JSON Web Tokens (JWT) are commonly used for securely transmitting information between parties as a JSON object. However, when JWTs are signed using HMAC (Hash-based Message Authentication Code) with a weak or hardcoded secret key, they become vulnerable to brute-force or dictionary attacks.
An attacker can exploit this by:
- Guessing or cracking the weak signing key.
- Forging tokens to impersonate other users or elevate privileges.
Impact of the Vulnerability
- Token Forgery: An attacker can generate valid JWTs and gain unauthorized access to protected resources.
- Privilege Escalation: Attackers can impersonate admin accounts or bypass role-based controls.
- Data Exposure: Sensitive endpoints may be exposed to unauthorized parties.
- System Compromise: In severe cases, system-level compromise can occur due to trust placed on the JWT.
This compromises authentication, authorization, and session integrity of the application.

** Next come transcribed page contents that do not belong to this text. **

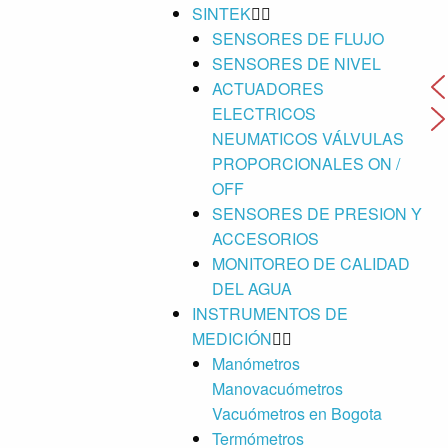
SINTEK
SENSORES DE FLUJO
SENSORES DE NIVEL
ACTUADORES
ELECTRICOS
NEUMATICOS VÁLVULAS
PROPORCIONALES ON /
OFF
SENSORES DE PRESION Y
ACCESORIOS
MONITOREO DE CALIDAD
DEL AGUA
INSTRUMENTOS DE
MEDICIÓN
Manómetros
Manovacuómetros
Vacuómetros en Bogota
Termómetros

Solution to Fix the Vulnerability
- If HMAC is used, ensure keys are at least 256 bits long and randomly generated.
- Avoid hardcoded, guessable, or short secrets (e.g., "admin", "123456").

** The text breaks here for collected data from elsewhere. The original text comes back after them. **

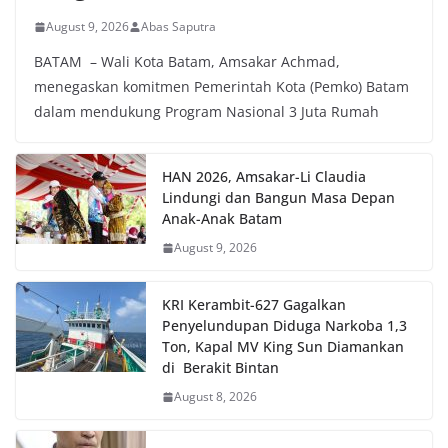
August 9, 2026
Abas Saputra
BATAM – Wali Kota Batam, Amsakar Achmad,
menegaskan komitmen Pemerintah Kota (Pemko) Batam
dalam mendukung Program Nasional 3 Juta Rumah
HAN 2026, Amsakar-Li Claudia
Lindungi dan Bangun Masa Depan
Anak-Anak Batam
August 9, 2026
KRI Kerambit-627 Gagalkan
Penyelundupan Diduga Narkoba 1,3
Ton, Kapal MV King Sun Diamankan
di Berakit Bintan
August 8, 2026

- Prefer RS256 (RSA) or ES256 (Elliptic Curve) instead of HS256 (HMAC).
- These provide public/private key separation, which is more secure and scalable.
- Implement key rotation policies using kid (Key ID) header for version tracking.
- Always validate the token’s algorithm, expiration, and issuer/audience.
- Do not allow tokens signed with none algorithm.
- If using old libraries (e.g., jsonwebtoken < v8 in Node.js), upgrade immediately, as older versions may contain bypasses for weak keys.
- Avoid PHP JWT libraries that allow none as a signing algorithm without proper checks.